El método cabe en cuatro decisiones. Preguntas de escenario en lugar de preguntas de definición. El BoK adjunto en las instrucciones iniciales, no resumido ni parafraseado. Generación dominio a dominio, sin cambiar de dominio hasta agotarlo. Y volumen: cien preguntas por dominio como suelo, subiendo donde me veía flojo.

Tres avisos sobre esto.

El BoK hay que adjuntarlo de verdad. Sin él, el modelo se inventa un temario plausible y acabas practicando para un examen que no existe.

A mí me funcionó mejor en Claude que en otros modelos, y lo he probado. Pero eso es una observación mía de hace ya algunos meses, no una ley, y conviene ajustar la petición a cómo estudies tú. Después he repetido el mismo esquema para otras certificaciones cambiando el temario, y sigue funcionando.

Y lo más importante: esas preguntas son material que genero yo a partir de un temario público. Al examinarme firmé el acuerdo de confidencialidad del IAPP, así que aquí no vas a encontrar ninguna pregunta del examen ni la descripción de ninguna. Practicar con lo que uno se fabrica es preparación.

El texto literal que uso, con los retoques que le he ido haciendo desde entonces, lo mando a quien está suscrito a la newsletter. Llevo desde septiembre de 2025 pasándolo por privado a quien me lo pedía.

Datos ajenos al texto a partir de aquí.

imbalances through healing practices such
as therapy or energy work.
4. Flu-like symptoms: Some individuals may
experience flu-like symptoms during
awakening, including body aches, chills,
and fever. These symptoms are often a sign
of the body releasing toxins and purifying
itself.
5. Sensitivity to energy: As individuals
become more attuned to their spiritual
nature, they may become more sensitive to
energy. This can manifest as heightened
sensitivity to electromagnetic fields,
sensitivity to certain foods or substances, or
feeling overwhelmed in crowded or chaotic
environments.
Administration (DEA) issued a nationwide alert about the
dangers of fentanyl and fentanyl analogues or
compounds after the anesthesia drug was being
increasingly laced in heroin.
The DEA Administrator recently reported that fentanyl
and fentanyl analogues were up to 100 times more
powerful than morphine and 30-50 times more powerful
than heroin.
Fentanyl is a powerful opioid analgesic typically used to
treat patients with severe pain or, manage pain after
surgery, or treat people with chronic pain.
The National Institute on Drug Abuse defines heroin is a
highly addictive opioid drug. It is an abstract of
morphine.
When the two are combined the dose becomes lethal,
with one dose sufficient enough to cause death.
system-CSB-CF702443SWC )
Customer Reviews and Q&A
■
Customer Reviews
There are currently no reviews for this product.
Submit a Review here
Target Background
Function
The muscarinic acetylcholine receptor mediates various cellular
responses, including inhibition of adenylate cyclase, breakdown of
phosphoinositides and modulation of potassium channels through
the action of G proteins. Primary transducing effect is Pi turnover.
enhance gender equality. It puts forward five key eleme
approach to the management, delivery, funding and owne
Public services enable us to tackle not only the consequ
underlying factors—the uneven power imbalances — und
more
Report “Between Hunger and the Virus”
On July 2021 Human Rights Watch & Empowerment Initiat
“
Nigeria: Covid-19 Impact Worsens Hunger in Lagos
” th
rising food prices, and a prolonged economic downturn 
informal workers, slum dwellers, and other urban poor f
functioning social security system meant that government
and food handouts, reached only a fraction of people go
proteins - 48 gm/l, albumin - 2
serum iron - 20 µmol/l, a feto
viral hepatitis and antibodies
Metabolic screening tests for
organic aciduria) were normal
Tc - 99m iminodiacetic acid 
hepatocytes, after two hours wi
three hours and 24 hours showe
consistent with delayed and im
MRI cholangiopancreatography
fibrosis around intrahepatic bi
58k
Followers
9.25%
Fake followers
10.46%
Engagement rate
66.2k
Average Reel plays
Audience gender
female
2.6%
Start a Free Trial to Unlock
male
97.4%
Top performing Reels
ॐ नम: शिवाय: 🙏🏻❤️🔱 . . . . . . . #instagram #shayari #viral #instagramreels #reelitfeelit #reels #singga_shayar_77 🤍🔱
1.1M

Para qué sirve la certificación

Me preguntan mucho si merece la pena y suelo dar una respuesta poco entusiasta: vale lo que la quieran valorar las empresas, igual que cualquier otra.

Lo que a mí me sirvió fue el proceso. Salí sabiendo más de lo que sabía, y una parte de ese conocimiento la sigo usando cada semana. El título aparece en una firma de correo; lo otro aparece en las reuniones.

Un aviso de encaje, porque ahorra dinero: el AIGP es una certificación del IAPP y está orientada a perfiles legales y de privacidad. Si vienes de ahí, encaja de forma natural. Si vienes de operaciones o de tecnología, la vas a aprovechar igual, pero vas a tener que recorrer más distancia y conviene saberlo antes de pagar.

No colecciono certificaciones como si fueran cromos. Esta la recuerdo por lo que pasó entre el 13 de diciembre y el lunes siguiente, más que por el resultado.

Si estás preparándotelo y has suspendido, esa es la única parte que de verdad quería contarte. El segundo intento sale a mitad de precio, y el enfado dura menos de lo que crees.